191 A.D.3d 52
N.Y. App. Div.2020Background
- In late 2018–spring 2019 a large measles outbreak occurred in Williamsburg and Borough Park (Brooklyn), with most cases among minors and many chains of transmission still active by April 2019.
- The NYC Department of Health conducted extensive outreach and increased voluntary vaccinations, but cases continued to rise despite those efforts.
- On April 9, 2019 the Commissioner issued emergency orders; on April 17, 2019 the Board of Health adopted a resolution requiring MMR vaccination for any person >6 months who lived, worked, or attended school/childcare in four specified zip codes unless immune or medically exempt; violations exposed persons to civil fines.
- Petitioners (residents and parents asserting religious objections) brought a hybrid declaratory/injunctive action and CPLR article 78 proceeding arguing the resolution exceeded authority, violated religious/parental rights, was arbitrary and capricious, and improperly used nuisance power to mandate adult vaccination.
- The Supreme Court denied relief; the Appellate Division rejected petitioners’ challenges, upheld the Board’s authority and reasonableness, reserved any challenge to the amount of fines as premature, and ordered a declaratory judgment that the April 17 resolution was valid. The Board later rescinded the resolution after the outbreak subsided.
Issues
| Issue | Plaintiff's Argument | Defendant's Argument | Held |
|---|---|---|---|
| Mootness / Justiciability | Appeal is academic because Board rescinded resolution; court should dismiss. | Exception applies because issue is likely to recur and evade review (public‑health emergencies). | Appeal not dismissed as moot; exception to mootness applies and merits reviewed. |
| Authority to mandate vaccinations / use of nuisance power | Board exceeded authority and used nuisance doctrine to circumvent statutory limits on mandatory adult vaccination. | Charter and Administrative Code give Board broad authority over communicable diseases and to adopt vaccination measures; outbreak may be declared a public nuisance and abated. | Board acted within its statutory authority; declaring outbreak a public nuisance and imposing a temporary, geographically‑limited vaccination mandate was lawful. |
| Arbitrary, capricious, abuse of discretion / evidentiary sufficiency | Mandate was unreasonable; petitioners submitted medical affidavits opposing vaccine safety/effectiveness. | Department relied on prevailing medical consensus and outbreak data; agencies get deference in public‑health expertise. | Not arbitrary or capricious; substantial evidence and deference to agency experts justified the action. |
| Free Exercise / parental rights (constitutional challenge) | Resolution burdened religious beliefs and parental rights; strict scrutiny should apply and least‑restrictive means were not used. | Resolution is a neutral, generally applicable public‑health rule; Smith governs; rational basis applies; even under strict scrutiny interest is compelling and the measure narrow. | Neutral law of general applicability; rational‑basis review applies; resolution upheld. Even under strict scrutiny, the geographically and temporally limited mandate survived. Hybrid‑rights claim not colorable. |
| Challenge to fines / excessive punishment | Fines (e.g., $1,000/day) would be excessive and unconstitutional. | Amounts and enforcement mechanisms were unspecified; any specific fine challenge is premature. | Challenge to hypothetical fines is premature; a person fined may later litigate excessive or unconstitutional fine. |
Key Cases Cited
- Jacobson v. Massachusetts, 197 U.S. 11 (U.S. 1905) (upholding state's authority to mandate vaccination under the police power).

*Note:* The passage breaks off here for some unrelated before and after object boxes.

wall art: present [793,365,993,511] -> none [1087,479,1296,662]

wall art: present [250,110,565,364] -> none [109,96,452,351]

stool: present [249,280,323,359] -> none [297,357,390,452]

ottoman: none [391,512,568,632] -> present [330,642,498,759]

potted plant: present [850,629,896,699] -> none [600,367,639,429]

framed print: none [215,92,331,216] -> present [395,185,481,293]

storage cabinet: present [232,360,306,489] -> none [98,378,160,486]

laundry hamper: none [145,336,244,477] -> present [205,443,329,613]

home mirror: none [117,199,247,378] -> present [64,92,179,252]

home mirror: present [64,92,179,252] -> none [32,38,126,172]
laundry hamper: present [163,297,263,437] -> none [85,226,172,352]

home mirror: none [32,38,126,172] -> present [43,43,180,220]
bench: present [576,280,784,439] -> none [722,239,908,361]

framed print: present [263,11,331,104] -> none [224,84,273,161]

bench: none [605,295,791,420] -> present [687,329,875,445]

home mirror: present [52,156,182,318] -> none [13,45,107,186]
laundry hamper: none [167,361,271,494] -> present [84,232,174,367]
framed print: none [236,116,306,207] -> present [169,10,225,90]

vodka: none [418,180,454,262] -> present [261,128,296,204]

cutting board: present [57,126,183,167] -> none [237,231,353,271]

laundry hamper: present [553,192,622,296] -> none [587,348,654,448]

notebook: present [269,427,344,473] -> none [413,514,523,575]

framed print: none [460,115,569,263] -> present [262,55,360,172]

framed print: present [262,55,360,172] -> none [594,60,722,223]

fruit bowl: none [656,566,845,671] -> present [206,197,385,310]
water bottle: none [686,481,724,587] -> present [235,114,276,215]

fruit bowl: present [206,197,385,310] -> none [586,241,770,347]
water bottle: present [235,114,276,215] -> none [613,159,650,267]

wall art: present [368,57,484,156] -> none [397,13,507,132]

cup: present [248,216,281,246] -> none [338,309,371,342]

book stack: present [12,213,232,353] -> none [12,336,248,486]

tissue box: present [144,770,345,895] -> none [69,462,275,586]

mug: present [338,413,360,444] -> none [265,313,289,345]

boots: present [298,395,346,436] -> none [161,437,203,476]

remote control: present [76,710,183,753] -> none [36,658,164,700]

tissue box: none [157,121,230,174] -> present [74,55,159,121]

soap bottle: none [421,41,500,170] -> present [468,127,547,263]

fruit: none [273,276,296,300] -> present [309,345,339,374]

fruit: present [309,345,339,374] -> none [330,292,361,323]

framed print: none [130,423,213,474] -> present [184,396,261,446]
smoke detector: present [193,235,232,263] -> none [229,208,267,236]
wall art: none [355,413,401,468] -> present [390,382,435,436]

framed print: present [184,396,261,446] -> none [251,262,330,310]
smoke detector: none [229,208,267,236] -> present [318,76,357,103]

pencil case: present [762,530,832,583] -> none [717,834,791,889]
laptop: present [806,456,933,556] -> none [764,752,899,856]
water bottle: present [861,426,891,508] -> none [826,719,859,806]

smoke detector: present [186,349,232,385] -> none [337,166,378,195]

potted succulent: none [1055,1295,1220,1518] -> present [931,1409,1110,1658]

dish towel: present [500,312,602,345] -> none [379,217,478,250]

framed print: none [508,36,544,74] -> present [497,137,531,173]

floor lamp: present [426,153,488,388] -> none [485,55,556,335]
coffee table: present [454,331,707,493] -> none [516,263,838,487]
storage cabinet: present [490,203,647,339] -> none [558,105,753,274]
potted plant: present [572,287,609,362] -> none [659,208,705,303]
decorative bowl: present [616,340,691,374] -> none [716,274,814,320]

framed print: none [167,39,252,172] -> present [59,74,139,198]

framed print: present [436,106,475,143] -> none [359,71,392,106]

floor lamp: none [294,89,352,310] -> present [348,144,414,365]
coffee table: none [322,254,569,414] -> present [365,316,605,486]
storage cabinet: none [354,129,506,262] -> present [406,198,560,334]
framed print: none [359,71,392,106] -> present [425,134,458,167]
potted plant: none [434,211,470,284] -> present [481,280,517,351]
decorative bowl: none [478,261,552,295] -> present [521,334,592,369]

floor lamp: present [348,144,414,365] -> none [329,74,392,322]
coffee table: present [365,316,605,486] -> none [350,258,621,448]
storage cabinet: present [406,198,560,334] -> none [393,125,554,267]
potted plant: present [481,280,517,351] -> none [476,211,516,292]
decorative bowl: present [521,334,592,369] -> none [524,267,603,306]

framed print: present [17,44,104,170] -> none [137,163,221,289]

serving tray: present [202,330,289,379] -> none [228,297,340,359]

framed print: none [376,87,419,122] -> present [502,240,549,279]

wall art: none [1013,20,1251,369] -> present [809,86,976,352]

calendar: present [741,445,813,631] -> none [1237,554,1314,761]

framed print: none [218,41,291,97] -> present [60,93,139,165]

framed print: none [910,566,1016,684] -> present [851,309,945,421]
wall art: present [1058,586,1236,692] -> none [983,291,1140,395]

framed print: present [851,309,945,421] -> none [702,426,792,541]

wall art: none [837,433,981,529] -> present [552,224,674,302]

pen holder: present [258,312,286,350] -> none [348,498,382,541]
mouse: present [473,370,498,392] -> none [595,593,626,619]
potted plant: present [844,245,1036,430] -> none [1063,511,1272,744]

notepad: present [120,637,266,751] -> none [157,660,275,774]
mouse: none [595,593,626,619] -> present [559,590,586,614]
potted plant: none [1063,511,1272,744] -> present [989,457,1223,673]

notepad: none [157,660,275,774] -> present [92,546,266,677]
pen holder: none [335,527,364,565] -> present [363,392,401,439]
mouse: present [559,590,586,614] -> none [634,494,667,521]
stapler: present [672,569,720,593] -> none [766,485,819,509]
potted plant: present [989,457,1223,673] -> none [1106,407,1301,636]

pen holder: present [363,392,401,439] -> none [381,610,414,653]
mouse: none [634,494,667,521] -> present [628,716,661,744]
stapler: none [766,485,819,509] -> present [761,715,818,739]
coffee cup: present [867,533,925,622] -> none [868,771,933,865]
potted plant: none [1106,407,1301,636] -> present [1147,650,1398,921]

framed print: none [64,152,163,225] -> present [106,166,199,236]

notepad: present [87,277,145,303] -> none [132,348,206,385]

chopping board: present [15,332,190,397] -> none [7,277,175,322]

- Garcia v. New York City Dept. of Health & Mental Hygiene, 31 N.Y.3d 601 (N.Y. 2018) (Board of Health may adopt vaccination rules for children in city‑regulated programs; City Board has independent vaccination authority).
- Matter of Viemeister, 179 N.Y. 235 (N.Y. 1904) (early recognition that compulsory vaccination is a reasonable exercise of police power).
- Employment Div., Dept. of Human Resources of Oregon v. Smith, 494 U.S. 872 (U.S. 1990) (neutral, generally applicable laws need not satisfy strict scrutiny under Free Exercise Clause).
- Lanza v. Wagner, 11 N.Y.2d 317 (N.Y. 1962) (court may enter declaratory relief when merits decided).